▶ [What is required]
Only lines containing the word "github" belong in the answer; copy each one from the records.

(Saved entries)

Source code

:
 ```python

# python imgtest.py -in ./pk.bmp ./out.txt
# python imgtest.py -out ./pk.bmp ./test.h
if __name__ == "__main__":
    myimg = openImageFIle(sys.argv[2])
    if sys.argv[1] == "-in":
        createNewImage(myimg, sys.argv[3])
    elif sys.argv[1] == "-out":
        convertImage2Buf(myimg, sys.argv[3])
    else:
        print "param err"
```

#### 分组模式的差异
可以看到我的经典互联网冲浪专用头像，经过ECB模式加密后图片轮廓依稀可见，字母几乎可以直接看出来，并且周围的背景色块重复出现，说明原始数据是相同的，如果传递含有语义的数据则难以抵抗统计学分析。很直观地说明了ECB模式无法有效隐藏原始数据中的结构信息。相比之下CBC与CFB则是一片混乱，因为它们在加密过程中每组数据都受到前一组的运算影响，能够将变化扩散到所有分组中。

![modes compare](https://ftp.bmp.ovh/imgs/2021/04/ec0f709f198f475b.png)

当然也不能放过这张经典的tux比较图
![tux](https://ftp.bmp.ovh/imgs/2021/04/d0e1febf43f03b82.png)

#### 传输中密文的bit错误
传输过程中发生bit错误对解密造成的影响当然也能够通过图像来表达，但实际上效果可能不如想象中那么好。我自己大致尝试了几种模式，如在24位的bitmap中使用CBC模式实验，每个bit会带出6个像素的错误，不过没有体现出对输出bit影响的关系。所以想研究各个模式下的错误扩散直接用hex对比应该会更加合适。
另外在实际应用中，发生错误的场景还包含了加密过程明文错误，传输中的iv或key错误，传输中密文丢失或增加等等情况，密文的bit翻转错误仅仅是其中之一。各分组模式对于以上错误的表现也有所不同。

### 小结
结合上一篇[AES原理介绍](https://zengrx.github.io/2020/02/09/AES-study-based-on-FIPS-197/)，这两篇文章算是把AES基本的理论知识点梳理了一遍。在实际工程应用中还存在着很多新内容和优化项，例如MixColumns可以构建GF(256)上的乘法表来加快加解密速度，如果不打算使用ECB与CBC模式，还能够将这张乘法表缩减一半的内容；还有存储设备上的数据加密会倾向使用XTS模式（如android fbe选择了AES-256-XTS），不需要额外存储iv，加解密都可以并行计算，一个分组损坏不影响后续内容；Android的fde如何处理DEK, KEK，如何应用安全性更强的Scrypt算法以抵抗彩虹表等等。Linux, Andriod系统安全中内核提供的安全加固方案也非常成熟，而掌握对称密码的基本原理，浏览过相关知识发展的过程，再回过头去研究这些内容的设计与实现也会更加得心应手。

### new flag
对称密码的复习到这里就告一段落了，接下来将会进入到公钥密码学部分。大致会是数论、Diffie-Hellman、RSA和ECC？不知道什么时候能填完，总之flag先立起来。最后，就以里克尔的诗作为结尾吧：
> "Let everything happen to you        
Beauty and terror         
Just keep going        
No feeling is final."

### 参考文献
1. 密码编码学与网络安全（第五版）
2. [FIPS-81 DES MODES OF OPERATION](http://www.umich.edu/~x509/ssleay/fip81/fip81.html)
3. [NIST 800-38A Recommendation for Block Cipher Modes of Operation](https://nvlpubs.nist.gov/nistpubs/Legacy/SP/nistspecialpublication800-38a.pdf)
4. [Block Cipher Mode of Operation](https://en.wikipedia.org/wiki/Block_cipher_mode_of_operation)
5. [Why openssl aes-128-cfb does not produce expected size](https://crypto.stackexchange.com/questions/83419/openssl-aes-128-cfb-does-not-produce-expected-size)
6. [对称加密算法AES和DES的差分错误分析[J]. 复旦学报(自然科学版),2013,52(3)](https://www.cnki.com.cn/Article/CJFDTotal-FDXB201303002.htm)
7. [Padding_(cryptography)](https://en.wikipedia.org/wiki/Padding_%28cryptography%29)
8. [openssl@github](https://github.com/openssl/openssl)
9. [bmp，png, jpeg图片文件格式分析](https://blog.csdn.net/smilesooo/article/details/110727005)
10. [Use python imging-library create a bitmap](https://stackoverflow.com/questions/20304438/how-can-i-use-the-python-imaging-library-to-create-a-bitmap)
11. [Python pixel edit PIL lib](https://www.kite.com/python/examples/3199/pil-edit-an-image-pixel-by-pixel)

▶ [Result below]
结合上一篇[AES原理介绍](https://zengrx.github.io/2020/02/09/AES-study-based-on-FIPS-197/)，这两篇文章算是把AES基本的理论知识点梳理了一遍。在实际工程应用中还存在着很多新内容和优化项，例如MixColumns可以构建GF(256)上的乘法表来加快加解密速度，如果不打算使用ECB与CBC模式，还能够将这张乘法表缩减一半的内容；还有存储设备上的数据加密会倾向使用XTS模式（如android fbe选择了AES-256-XTS），不需要额外存储iv，加解密都可以并行计算，一个分组损坏不影响后续内容；Android的fde如何处理DEK, KEK，如何应用安全性更强的Scrypt算法以抵抗彩虹表等等。Linux, Andriod系统安全中内核提供的安全加固方案也非常成熟，而掌握对称密码的基本原理，浏览过相关知识发展的过程，再回过头去研究这些内容的设计与实现也会更加得心应手。
8. [openssl@github](https://github.com/openssl/openssl)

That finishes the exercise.